Fehervari definitely has an eye for the horrifying, and a tremendous grasp on some of the details in here which bring them to life in all their baroque weirdness. The monks who chant endlessly on the Blood of Demeter and their catamitic attendant are an early highlight, but I particularly liked the longer working-through of the corrupting touch of Chaos. In the Mark of Faith review I briefly touched on the difficulty of writing horror narratives in 40k, a universe which is already drenched in horror, but Fehervari does a brilliant job here of examining just how someone or someones – loyal, faithful Imperial servants all – might fall to Chaos. He also has some great fun entwining his own concepts with the more standard visions of Chaos presented in Games Workshop fiction.

The parts of Chapter 12 which focus on Jonah Tythe and the Celestians of the Iron Candle are a particular highlight, and showcase Fehervari’s writing at its best. Characters who have been with us for much of the narrative, but barely explored, are suddenly thrust into the foreground and are developed in a remarkably short time. This is the central chapter for the playing around with time and space which I mentioned before, and it’s executed perfectly, as the Celestians plunge ever deeper into what was, once upon a time, sacred ground of their order and is now an open pathway into the Empyrean. It’s a great piece of action writing.

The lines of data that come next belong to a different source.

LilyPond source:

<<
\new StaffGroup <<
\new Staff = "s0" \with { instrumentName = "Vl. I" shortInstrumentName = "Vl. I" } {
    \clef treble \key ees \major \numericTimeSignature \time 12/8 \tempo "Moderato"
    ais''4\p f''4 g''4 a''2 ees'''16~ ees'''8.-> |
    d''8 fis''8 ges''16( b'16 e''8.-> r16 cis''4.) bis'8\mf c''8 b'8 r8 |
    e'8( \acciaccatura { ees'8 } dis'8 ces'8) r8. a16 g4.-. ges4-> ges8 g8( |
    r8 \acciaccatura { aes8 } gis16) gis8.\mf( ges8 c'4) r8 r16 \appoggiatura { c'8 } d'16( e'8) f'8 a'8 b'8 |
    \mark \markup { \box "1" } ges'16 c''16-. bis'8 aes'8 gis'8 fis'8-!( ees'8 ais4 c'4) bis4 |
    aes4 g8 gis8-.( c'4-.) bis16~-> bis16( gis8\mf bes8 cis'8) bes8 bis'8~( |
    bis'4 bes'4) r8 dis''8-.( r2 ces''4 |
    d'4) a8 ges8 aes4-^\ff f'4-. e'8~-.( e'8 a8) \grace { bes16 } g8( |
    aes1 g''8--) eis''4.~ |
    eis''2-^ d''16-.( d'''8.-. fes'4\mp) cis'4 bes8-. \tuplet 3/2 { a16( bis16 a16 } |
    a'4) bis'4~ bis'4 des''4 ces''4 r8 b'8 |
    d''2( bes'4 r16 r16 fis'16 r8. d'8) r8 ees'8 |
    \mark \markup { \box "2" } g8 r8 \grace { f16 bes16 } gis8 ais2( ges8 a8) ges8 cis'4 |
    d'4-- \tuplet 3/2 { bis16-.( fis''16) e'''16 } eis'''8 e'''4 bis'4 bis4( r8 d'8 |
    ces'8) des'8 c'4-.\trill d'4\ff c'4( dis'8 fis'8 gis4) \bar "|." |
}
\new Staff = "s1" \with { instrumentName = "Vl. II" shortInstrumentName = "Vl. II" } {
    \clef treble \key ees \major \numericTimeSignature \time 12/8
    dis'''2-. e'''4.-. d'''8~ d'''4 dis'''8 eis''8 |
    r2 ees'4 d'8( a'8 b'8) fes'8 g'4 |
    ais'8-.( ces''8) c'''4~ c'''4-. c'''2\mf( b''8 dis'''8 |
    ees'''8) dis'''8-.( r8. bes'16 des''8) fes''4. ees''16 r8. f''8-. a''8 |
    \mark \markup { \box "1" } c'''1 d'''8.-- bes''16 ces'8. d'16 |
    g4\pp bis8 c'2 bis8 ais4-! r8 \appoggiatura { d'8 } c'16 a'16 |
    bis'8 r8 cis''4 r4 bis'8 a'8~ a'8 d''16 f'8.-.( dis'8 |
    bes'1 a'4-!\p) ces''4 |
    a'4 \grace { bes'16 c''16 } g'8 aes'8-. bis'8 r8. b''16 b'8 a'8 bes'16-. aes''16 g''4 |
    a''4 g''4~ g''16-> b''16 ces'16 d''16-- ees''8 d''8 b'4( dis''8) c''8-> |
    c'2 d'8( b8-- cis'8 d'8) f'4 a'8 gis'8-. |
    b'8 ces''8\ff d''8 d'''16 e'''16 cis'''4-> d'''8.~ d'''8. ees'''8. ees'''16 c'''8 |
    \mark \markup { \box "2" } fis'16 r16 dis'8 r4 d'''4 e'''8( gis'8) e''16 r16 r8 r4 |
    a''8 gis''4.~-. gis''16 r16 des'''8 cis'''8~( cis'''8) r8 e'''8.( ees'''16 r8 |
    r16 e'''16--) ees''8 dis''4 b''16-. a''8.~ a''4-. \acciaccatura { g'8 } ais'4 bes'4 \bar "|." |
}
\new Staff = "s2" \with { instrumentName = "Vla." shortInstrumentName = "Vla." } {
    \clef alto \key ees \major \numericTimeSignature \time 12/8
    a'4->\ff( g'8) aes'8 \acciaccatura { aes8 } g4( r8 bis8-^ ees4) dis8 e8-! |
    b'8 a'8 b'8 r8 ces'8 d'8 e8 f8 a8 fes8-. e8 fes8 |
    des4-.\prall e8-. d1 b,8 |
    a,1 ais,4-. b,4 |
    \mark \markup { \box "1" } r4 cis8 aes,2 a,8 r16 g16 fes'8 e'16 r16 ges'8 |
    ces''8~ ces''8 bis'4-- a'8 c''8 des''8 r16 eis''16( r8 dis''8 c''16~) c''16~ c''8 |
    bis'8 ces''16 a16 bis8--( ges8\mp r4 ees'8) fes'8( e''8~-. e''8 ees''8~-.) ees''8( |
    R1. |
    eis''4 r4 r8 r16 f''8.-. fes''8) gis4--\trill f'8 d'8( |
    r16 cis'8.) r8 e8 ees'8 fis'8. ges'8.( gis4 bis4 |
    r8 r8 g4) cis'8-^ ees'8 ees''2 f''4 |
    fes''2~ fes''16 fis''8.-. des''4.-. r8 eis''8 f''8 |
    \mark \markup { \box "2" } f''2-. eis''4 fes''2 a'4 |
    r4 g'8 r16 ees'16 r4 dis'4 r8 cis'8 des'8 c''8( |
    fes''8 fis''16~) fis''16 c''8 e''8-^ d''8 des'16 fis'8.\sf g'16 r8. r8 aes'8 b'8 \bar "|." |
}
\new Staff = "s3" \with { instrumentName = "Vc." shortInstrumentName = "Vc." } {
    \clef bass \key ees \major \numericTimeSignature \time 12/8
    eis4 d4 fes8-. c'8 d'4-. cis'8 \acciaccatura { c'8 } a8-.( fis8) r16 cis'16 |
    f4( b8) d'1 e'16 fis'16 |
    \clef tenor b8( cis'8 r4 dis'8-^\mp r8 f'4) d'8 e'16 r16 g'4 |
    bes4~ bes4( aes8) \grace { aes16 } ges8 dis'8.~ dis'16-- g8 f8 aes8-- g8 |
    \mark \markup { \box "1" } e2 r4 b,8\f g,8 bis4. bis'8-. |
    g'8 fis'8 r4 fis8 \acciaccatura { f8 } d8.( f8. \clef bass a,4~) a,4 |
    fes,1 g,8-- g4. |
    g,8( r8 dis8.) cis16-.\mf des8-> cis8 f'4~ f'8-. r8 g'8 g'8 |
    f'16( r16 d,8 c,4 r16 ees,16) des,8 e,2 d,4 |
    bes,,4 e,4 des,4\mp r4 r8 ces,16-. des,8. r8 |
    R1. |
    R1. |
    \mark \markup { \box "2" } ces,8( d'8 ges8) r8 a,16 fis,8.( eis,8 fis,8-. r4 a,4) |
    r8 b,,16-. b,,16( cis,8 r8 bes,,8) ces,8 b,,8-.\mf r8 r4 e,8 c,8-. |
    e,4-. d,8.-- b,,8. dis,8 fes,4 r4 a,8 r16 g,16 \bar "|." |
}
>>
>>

The main disappointment, then, is that for all the high points the book hits, it has some significant lows as well. The early parts are slow, even glacial, and there is kind of just too much going on to the point that it feels fatty and a bit kitchen sink, like Fehervari had a dozen ideas for what the book could be and decided to just use them all. I also disliked the Asenath Hyades arc – she and her soul-twin Mercy routinely cross the line into cheesiness, particularly in the letter-writing segments which open each chapter, and for a character with so many words and pages devoted to her she seems to disappear into the background whenever the focus is off her. Some of the things which seem to be going nowhere early on are just slow burners, but some of the others are simply snuffed out entirely.

Late in the book there’s a not-so-veiled reference to Italo Calvino, the Italian master of metafiction, and the afterword makes explicit the metafictional ideas that Fehervari is exploring. I am also given to understand that there’s a larger, interconnected metaplot threading throughout his various different pieces, most obviously in this case the appearance (though in minor part) of the Angels Resplendent, his recurring Space Marine Chapter. The obvious issue here is that Calvino was a master of his craft; Fehervari is definitely not a bad writer he is not at that level, and at times it feels less like he’s working on great themes about the nature of fiction and reality and more like he’s lost control of his sprawling story and is trying to corral it back together while only dropping some bits of it along the way.

Overall, then, the question is “should you read this book?” My answer is: maybe. Ultimately, some of my issues are merely personal – I was hoping for a tighter, smaller, more contained story, heavy on the oppressive and gothic which is certainly present at times but is not Fehervari’s focus. If you already like Fehervari’s previous work, I suspect you’ll find a lot to like here too. If you’re a regular Black Library reader but you want to try something with a different focus from the big-picture, military-based narratives which typify the genre, then this is definitely worth a try. If you’re just dipping your toe into 40k fiction for the first time, and you’re more of a bolters and battle brothers type than someone interested in the deeper themes Fehervari is attempting here? Maybe try something else first.